Although not dispositive, it is worth noting that both petitioners and respondent apparently proceeded with the understanding that an appraisal submitted by an MAI appraiser, i.e., a Successor Appraiser, would be binding, and that may explain why respondent did not contend otherwise in Supreme Court. After Bellows and Bob Pogel declined to perform an appraisal, the parties, in an attempt to reach a settlement, selected Midtown Valuation Group, LLC (Midtown) to perform a nonbinding appraisal. Midtown prepared an appraisal, but the parties still could not agree on the value of decedent’s membership interest. Petitioners therefore selected a Successor Appraiser, in accordance with the appraisal clause. If, as respondent contends, the appraisal from the Successor Appraiser is not binding, there was no need for the parties to select Midtown to prepare a nonbinding appraisal for settlement purposes.

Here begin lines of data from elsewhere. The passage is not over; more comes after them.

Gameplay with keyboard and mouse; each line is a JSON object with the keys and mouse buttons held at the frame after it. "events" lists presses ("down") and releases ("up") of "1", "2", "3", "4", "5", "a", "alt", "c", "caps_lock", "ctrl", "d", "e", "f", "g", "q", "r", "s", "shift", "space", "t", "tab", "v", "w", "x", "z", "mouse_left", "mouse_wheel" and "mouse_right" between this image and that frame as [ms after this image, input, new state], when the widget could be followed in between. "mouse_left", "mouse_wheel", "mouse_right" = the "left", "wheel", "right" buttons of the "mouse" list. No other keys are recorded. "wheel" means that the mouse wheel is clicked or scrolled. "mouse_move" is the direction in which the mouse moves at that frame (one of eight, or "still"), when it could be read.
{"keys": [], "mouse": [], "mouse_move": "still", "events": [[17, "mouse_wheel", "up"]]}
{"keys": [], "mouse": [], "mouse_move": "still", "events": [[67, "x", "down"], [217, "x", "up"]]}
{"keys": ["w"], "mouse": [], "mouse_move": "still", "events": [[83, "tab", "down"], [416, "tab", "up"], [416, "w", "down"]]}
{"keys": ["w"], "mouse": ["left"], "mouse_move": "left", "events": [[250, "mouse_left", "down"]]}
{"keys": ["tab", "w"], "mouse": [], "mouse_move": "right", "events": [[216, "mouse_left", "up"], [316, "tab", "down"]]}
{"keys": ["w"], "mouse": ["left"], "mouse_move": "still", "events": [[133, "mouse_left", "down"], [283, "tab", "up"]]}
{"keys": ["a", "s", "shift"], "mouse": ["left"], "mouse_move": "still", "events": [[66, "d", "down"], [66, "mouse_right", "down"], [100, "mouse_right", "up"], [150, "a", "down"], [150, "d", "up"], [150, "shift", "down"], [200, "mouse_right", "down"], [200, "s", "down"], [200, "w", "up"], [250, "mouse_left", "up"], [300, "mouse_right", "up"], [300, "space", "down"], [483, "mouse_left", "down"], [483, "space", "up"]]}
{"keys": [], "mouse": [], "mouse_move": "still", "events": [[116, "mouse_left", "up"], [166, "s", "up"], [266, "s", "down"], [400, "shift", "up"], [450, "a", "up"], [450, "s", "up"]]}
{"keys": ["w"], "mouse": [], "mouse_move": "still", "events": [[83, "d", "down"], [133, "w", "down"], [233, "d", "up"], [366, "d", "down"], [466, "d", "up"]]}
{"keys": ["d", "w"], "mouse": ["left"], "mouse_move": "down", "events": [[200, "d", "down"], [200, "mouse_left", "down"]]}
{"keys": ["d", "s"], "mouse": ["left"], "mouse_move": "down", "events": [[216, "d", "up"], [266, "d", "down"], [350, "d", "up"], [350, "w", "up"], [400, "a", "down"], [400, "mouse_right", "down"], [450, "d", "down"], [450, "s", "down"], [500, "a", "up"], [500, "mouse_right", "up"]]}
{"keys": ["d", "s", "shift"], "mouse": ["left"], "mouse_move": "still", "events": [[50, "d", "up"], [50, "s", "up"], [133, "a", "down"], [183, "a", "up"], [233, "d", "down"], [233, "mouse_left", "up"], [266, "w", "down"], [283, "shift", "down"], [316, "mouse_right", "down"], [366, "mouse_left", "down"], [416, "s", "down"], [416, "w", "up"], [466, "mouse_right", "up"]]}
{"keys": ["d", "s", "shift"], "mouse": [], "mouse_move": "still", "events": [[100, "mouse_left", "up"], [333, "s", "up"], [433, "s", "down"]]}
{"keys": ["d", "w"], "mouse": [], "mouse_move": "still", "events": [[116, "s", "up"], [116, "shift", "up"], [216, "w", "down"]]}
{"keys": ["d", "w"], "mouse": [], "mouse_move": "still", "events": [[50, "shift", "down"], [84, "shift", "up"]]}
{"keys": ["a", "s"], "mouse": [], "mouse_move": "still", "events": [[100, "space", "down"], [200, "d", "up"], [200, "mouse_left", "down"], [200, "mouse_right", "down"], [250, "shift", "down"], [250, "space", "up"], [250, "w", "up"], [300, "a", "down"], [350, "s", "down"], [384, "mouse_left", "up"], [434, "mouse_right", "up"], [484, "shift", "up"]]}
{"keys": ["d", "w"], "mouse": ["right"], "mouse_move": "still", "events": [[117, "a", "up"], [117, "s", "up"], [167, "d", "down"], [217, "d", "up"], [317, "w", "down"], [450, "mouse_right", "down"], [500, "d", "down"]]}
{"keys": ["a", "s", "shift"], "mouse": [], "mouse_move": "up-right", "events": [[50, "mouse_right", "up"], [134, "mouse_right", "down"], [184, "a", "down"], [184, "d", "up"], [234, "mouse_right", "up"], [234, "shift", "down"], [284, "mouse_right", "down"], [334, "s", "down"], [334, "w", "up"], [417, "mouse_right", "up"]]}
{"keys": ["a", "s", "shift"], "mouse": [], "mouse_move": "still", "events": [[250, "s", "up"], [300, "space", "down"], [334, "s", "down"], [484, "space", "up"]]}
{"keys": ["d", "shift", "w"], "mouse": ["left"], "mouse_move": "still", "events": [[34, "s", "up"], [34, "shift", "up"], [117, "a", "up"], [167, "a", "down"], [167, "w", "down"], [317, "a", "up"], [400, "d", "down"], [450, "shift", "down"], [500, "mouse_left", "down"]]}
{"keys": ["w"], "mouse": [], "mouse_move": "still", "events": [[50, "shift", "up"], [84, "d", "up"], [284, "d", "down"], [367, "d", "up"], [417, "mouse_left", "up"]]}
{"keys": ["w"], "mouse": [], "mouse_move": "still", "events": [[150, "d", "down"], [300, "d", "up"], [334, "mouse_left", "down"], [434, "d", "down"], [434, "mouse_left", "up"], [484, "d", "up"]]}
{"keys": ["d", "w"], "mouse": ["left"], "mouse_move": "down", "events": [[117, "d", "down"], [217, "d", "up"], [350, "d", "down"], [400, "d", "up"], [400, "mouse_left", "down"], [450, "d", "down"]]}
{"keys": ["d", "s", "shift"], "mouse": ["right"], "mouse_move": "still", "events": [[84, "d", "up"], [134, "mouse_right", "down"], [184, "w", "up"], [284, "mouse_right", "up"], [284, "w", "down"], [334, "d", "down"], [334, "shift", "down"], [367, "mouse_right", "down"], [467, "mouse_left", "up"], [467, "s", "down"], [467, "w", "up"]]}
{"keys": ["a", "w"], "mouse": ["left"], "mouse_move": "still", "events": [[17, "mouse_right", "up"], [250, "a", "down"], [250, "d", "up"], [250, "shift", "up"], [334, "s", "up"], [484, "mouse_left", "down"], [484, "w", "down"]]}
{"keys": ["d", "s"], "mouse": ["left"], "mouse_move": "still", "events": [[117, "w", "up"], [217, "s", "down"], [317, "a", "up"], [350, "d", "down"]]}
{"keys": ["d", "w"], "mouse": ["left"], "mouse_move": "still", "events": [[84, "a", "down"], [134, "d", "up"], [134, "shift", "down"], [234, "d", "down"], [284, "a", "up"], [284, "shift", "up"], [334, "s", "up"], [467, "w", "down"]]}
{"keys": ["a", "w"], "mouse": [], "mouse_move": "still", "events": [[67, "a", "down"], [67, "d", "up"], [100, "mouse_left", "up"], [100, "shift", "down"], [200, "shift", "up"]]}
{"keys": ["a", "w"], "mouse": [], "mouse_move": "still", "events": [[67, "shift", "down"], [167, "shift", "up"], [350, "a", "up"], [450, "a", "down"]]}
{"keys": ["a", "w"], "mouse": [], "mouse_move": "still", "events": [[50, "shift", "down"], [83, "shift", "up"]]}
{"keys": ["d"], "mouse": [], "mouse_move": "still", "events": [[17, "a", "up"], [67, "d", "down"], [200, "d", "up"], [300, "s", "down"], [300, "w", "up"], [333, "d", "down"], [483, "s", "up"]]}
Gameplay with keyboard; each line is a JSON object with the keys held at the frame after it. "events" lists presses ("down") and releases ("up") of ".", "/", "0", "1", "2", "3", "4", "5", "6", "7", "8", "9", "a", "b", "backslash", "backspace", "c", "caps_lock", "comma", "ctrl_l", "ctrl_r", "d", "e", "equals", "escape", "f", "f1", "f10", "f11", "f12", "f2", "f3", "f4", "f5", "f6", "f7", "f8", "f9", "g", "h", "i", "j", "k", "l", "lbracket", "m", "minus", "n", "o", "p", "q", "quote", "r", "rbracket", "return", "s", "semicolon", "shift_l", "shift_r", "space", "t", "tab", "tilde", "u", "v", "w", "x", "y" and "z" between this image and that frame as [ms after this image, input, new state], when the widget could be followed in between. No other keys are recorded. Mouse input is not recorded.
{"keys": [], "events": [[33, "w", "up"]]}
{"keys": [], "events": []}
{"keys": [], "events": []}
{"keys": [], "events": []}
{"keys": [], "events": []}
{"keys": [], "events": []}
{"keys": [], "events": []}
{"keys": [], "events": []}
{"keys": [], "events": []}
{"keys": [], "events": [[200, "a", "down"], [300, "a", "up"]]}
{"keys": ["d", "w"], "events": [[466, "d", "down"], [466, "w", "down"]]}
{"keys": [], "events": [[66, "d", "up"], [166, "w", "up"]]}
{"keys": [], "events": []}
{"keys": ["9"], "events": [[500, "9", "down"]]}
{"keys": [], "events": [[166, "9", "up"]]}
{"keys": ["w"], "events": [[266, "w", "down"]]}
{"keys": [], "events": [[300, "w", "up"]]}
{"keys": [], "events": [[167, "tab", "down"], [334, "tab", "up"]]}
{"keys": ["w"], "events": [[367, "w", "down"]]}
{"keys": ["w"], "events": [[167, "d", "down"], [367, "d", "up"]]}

*1285It is true, as respondent points out, that the operating agreements also contain a general arbitration clause. It provides that any “controversy or claim arising out of or relating to” the agreements shall be submitted to arbitration and that, “if the matter submitted to arbitration shall involve a dispute as to the value of a Membership Interest, one of the arbitrators shall be a certified public accountant and shall have no prior affiliation with any Member or the Company.” Contrary to respondent’s contention, however, the arbitration clause does not compel a finding that the parties’ dispute over the value of decedent’s membership interest must be arbitrated. As a preliminary matter, I note that respondent’s contention with respect to the arbitration clause applies with equal force to an appraisal submitted by the Appraiser, which respondent concedes would be binding. In any event, the presence of both the appraisal clause and the arbitration clause gives rise to an issue of arbitrability, which was properly resolved by the court (see Steelworkers v American Mfg. Co., 363 US 564, 570-571 [1960] [“(S)ince arbitration is a creature of contract, a court must always inquire . . . whether the parties have agreed to arbitrate the particular dispute”]; Matter of Dimson [Elghanayan], 19 NY2d 316, 324 [1967]). In my view, the provision of the appraisal clause directing the Appraiser or Successor Appraiser definitively to determine the value of a membership interest removed that subject from the purview of the arbitrator (see Dimson, 19 NY2d at 325).

In addition, it is a well-settled proposition that, “[w]here a contract . . . employs contradictory language, specific provisions control over general provisions” (Green Harbour Homeowners’ Assn., Inc. v G.H. Dev. & Constr., Inc., 14 AD3d 963, 965 [2005]; see Muzak Corp., 1 NY2d at 46). Here, the appraisal clause is far more specific than the arbitration clause, which is contained in a section of the agreements merely entitled “General Provisions.” There is thus no merit to respondent’s contention that the dispute over the value of decedent’s membership must be arbitrated. Having reviewed respondent’s remaining challenges to the court’s confirmation of the appraisal submitted by the Successor Appraiser and the court’s staying of arbitration on the issue of the purchase price, I conclude that those challenges similarly are without merit.

Finally, I conclude that the court erred in awarding interest to respondent on the entire amount of the purchase price. In my view, interest should be awarded only on the 10% down payment and any monthly payments that accrued as of the closing date, March 7, 2011 (see CPLR 5001 [a]). I would therefore *1286modify the judgment only with respect to the amount of the award of interest. Present — Scudder, EJ., Centra, Peradotto and Lindley, JJ.